The shredded onions atop Carew's steak had a flavor strong enough to play nicely off the steak's richness. But for the milder-tasting veal, the chef chose leeks, a milder-flavored member of the onion family.Our fourth entree, free-range chicken ($17), might not have been Floridian, but it showed some Southern influence.

Count on a Southern cook to get the best flavor out of chicken. Like the veal, the chicken had been sautéed, then roasted, and it arrived both moist and flavorful. But wild mushroom risotto, made with chicken broth, was lacking in flavor and contributed little if anything to the plate.

While dinners were mostly delightful, so, too, were the appetizers.

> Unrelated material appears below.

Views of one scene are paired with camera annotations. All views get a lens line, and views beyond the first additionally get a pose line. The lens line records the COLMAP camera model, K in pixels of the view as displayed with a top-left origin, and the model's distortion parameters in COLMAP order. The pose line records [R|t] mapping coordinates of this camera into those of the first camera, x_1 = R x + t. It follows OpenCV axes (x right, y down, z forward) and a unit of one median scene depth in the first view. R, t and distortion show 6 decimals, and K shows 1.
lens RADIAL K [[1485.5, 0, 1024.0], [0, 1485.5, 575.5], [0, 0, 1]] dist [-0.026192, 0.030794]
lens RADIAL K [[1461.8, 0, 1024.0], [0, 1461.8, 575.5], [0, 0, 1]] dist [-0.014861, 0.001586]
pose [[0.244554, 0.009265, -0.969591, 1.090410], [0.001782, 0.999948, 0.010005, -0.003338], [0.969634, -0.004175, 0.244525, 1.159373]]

Listed under the title "small plates," a crab cake ($12) was practically all sweet, juicy lump crab (the best grade available) with a few fillers and a satiny garlic mayonnaise to top them. That same mayonnaise accompanied an order of crisp calamari ($8) that had been dredged in a cornmeal coating and then fried to the perfect degree of golden crisp. The ceviche martini mixed shrimp and scallop with sweet red bell pepper and mango in fresh lime juice.

We got one of our dinners off to an equally impressive start with a roasted beet and walnut salad. Nestled between baby greens were oven-baked beets and candied walnuts, which added earthiness and crunch beneath the salad's lively Cabernet-port vinaigrette. And corn chowder ($4), made with fresh cream, a little bacon and sweet corn kernels, was rich and substantial.

I wouldn't be doing Bosley on Brady justice without heaping some praise over the top of the whipped cream on the house Key lime pie. Made on a gingersnap crust, the pie was wonderfully tart and cut any remaining garlic flavor from our mouths. Corn cake ($6) a poundcake-like creation made with cornmeal and served with sweet cream, was a close competitor in the best dessert category.

Our choice to sit outside, pretending the breezes came off the Gulf of Mexico instead of Brady St., had the slight effect of slowing our service.

But on a lovely night in early July, we really didn't mind.